▶ _WHAT IS REQUIRED_: Copy out the data exactly as it appears, without a single image.
-------- ENTRIES SHOWN --------
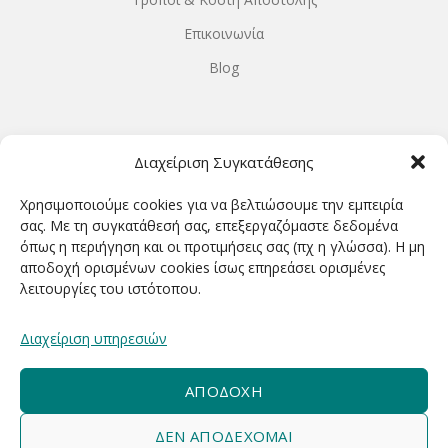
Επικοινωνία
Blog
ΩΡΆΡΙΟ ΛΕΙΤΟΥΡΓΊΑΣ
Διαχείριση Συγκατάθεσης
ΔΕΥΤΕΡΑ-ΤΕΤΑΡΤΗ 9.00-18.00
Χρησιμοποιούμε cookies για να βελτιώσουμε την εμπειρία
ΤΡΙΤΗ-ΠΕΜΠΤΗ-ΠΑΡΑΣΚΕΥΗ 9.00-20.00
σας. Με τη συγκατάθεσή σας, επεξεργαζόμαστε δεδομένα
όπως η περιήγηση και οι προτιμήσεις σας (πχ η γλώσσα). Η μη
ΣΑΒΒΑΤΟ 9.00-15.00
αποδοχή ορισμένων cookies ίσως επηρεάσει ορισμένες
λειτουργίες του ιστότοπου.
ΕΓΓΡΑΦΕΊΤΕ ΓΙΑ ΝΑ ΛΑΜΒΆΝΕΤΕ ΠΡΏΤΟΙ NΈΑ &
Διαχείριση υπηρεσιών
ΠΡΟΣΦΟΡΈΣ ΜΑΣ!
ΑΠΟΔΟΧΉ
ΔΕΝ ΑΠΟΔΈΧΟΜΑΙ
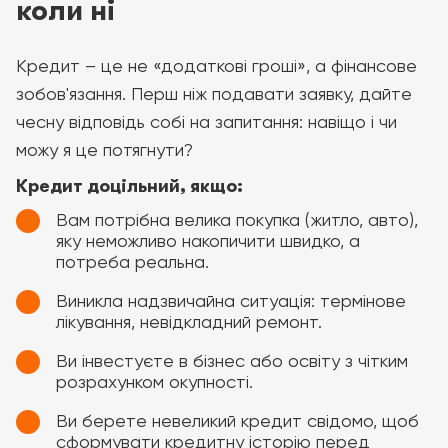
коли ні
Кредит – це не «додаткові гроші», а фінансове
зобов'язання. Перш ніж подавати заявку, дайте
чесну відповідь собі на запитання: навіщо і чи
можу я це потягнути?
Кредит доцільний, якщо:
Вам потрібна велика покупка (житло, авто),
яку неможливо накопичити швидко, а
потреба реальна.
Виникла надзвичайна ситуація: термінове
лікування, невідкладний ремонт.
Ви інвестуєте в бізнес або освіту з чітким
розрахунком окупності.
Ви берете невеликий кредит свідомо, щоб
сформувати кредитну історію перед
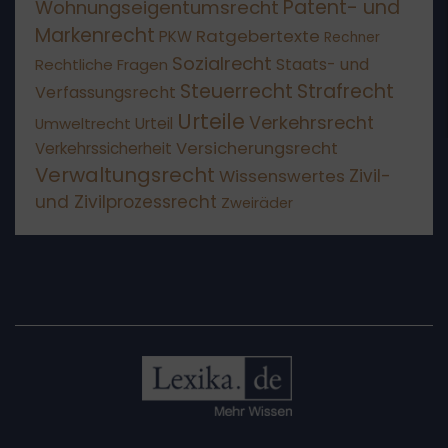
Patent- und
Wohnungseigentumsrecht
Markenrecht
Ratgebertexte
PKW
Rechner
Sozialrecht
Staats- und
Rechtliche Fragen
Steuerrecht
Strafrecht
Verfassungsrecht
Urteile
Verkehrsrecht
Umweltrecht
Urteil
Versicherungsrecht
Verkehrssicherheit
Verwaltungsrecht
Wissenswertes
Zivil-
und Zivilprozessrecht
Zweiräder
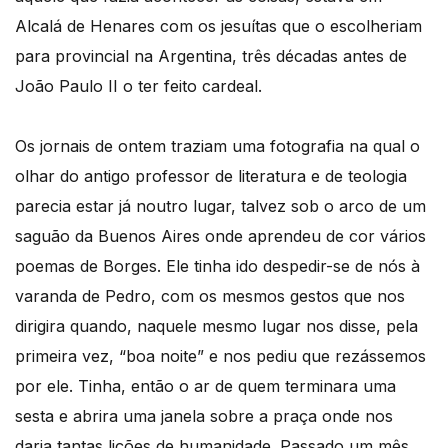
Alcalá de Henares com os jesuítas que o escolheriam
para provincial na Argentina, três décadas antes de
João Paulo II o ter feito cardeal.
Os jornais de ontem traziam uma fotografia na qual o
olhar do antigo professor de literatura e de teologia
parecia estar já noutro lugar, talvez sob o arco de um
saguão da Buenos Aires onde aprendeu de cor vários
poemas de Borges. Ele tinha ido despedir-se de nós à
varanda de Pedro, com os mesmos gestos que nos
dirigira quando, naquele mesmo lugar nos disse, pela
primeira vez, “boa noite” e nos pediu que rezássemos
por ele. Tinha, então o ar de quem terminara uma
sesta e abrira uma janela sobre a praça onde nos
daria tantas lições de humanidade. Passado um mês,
--------
▶ _SOLVED EXERCISE_:
Επικοινωνία
Blog
ΩΡΆΡΙΟ ΛΕΙΤΟΥΡΓΊΑΣ
Διαχείριση Συγκατάθεσης
ΔΕΥΤΕΡΑ-ΤΕΤΑΡΤΗ 9.00-18.00
Χρησιμοποιούμε cookies για να βελτιώσουμε την εμπειρία
ΤΡΙΤΗ-ΠΕΜΠΤΗ-ΠΑΡΑΣΚΕΥΗ 9.00-20.00
σας. Με τη συγκατάθεσή σας, επεξεργαζόμαστε δεδομένα
όπως η περιήγηση και οι προτιμήσεις σας (πχ η γλώσσα). Η μη
ΣΑΒΒΑΤΟ 9.00-15.00
αποδοχή ορισμένων cookies ίσως επηρεάσει ορισμένες
λειτουργίες του ιστότοπου.
ΕΓΓΡΑΦΕΊΤΕ ΓΙΑ ΝΑ ΛΑΜΒΆΝΕΤΕ ΠΡΏΤΟΙ NΈΑ &
Διαχείριση υπηρεσιών
ΠΡΟΣΦΟΡΈΣ ΜΑΣ!
ΑΠΟΔΟΧΉ
ΔΕΝ ΑΠΟΔΈΧΟΜΑΙ
коли ні
Кредит – це не «додаткові гроші», а фінансове
зобов'язання. Перш ніж подавати заявку, дайте
чесну відповідь собі на запитання: навіщо і чи
можу я це потягнути?
Кредит доцільний, якщо:
Вам потрібна велика покупка (житло, авто),
яку неможливо накопичити швидко, а
потреба реальна.
Виникла надзвичайна ситуація: термінове
лікування, невідкладний ремонт.
Ви інвестуєте в бізнес або освіту з чітким
розрахунком окупності.
Ви берете невеликий кредит свідомо, щоб
сформувати кредитну історію перед
Patent- und
Wohnungseigentumsrecht
Markenrecht
Ratgebertexte
PKW
Rechner
Sozialrecht
Staats- und
Rechtliche Fragen
Steuerrecht
Strafrecht
Verfassungsrecht
Urteile
Verkehrsrecht
Umweltrecht
Urteil
Versicherungsrecht
Verkehrssicherheit
Verwaltungsrecht
Wissenswertes
Zivil-
und Zivilprozessrecht
Zweiräder
Alcalá de Henares com os jesuítas que o escolheriam
para provincial na Argentina, três décadas antes de
João Paulo II o ter feito cardeal.
Os jornais de ontem traziam uma fotografia na qual o
olhar do antigo professor de literatura e de teologia
parecia estar já noutro lugar, talvez sob o arco de um
saguão da Buenos Aires onde aprendeu de cor vários
poemas de Borges. Ele tinha ido despedir-se de nós à
varanda de Pedro, com os mesmos gestos que nos
dirigira quando, naquele mesmo lugar nos disse, pela
primeira vez, “boa noite” e nos pediu que rezássemos
por ele. Tinha, então o ar de quem terminara uma
sesta e abrira uma janela sobre a praça onde nos
daria tantas lições de humanidade. Passado um mês,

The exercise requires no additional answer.